Приведённый текст:
━━━

# Сайт > Главный раздел >  Акция "Бонусы новичкам"!

## JAHolper

На нашем форуме стартует акция "бонусы новичкам".

*Каждый новый пользователь форума получит 50 000 белорусских рублей* после того как напишет первые 50 сообщений _и отпишется мне в личку, либо в этой теме для получения бонуса._
Так же бонус можно получить, не имея сообщений на форуме, но сделав первые 25 записей в дневниках.

Акция действует до конца 2014 года. =)

Администрация оставляет за собой право лишить бонуса недобросовестных пользователей.

http://svae.by

----------


## BAHEK

не жалко бабла? ша школота набежит)

----------


## JAHolper

Деньги нельзя жалеть. =)

----------


## Mr_Vinni

я новичок. где мои 10 тыс ?:О

----------


## JAHolper

Новым пользователем считается тот, кто зарегистрировался после того как я это написал.

━━━

Исходные данные:

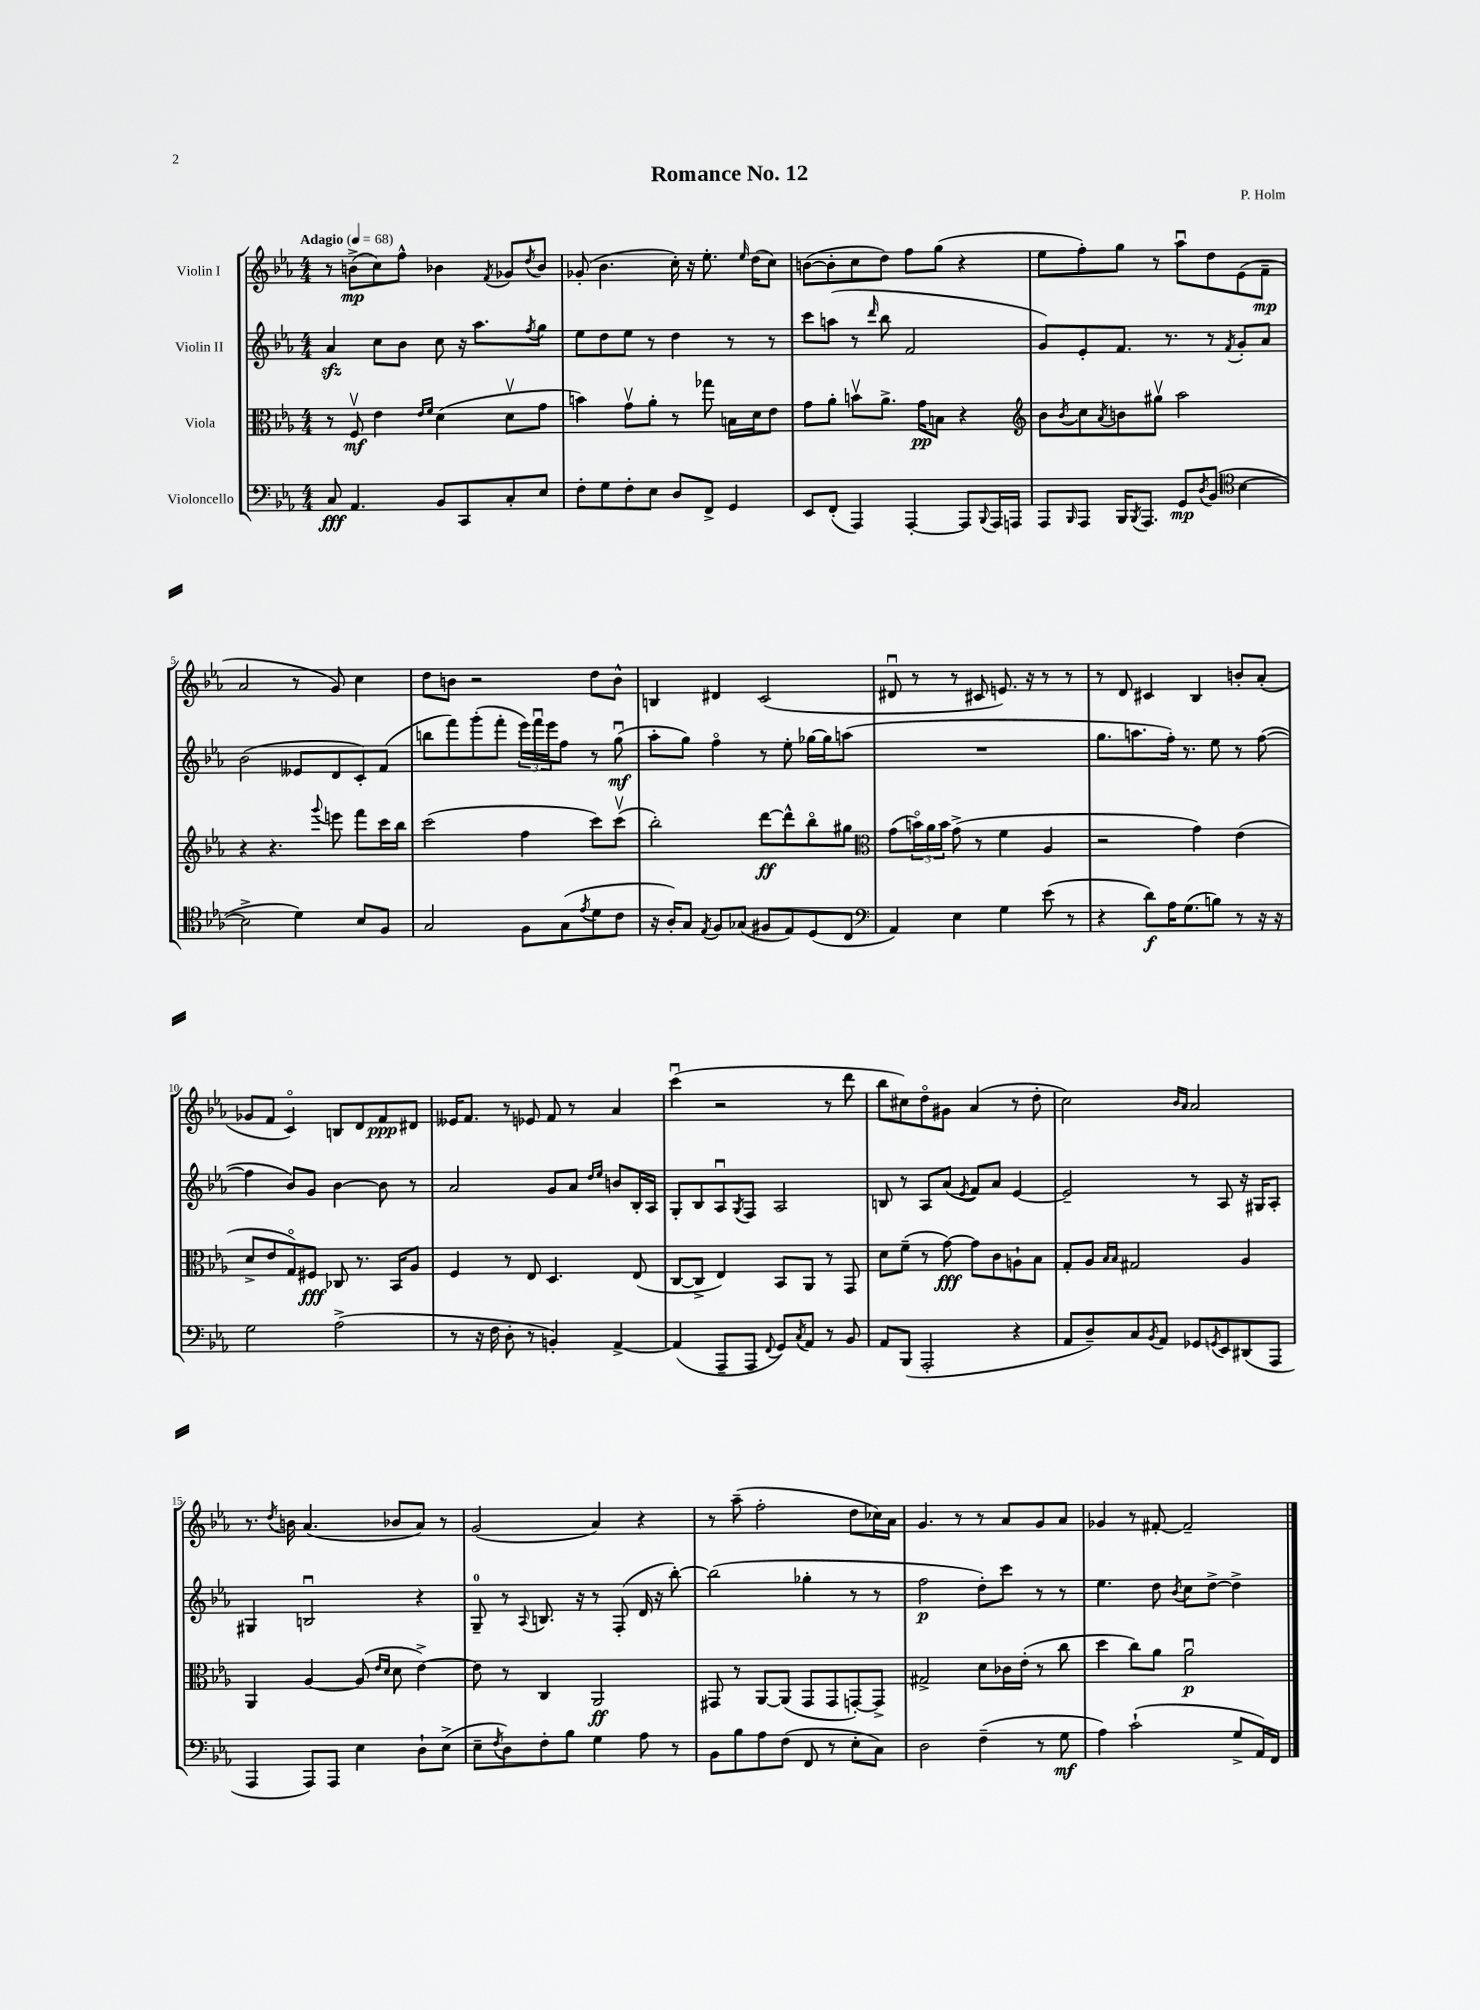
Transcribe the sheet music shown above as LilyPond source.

━━━

Условие задания:
Выпишите из приведённого текста фрагмент от слов «На нашем форуме» до слов «записей в дневниках.» включительно, без единого изменения.

Правильный ответ:
На нашем форуме стартует акция "бонусы новичкам".

*Каждый новый пользователь форума получит 50 000 белорусских рублей* после того как напишет первые 50 сообщений _и отпишется мне в личку, либо в этой теме для получения бонуса._
Так же бонус можно получить, не имея сообщений на форуме, но сделав первые 25 записей в дневниках.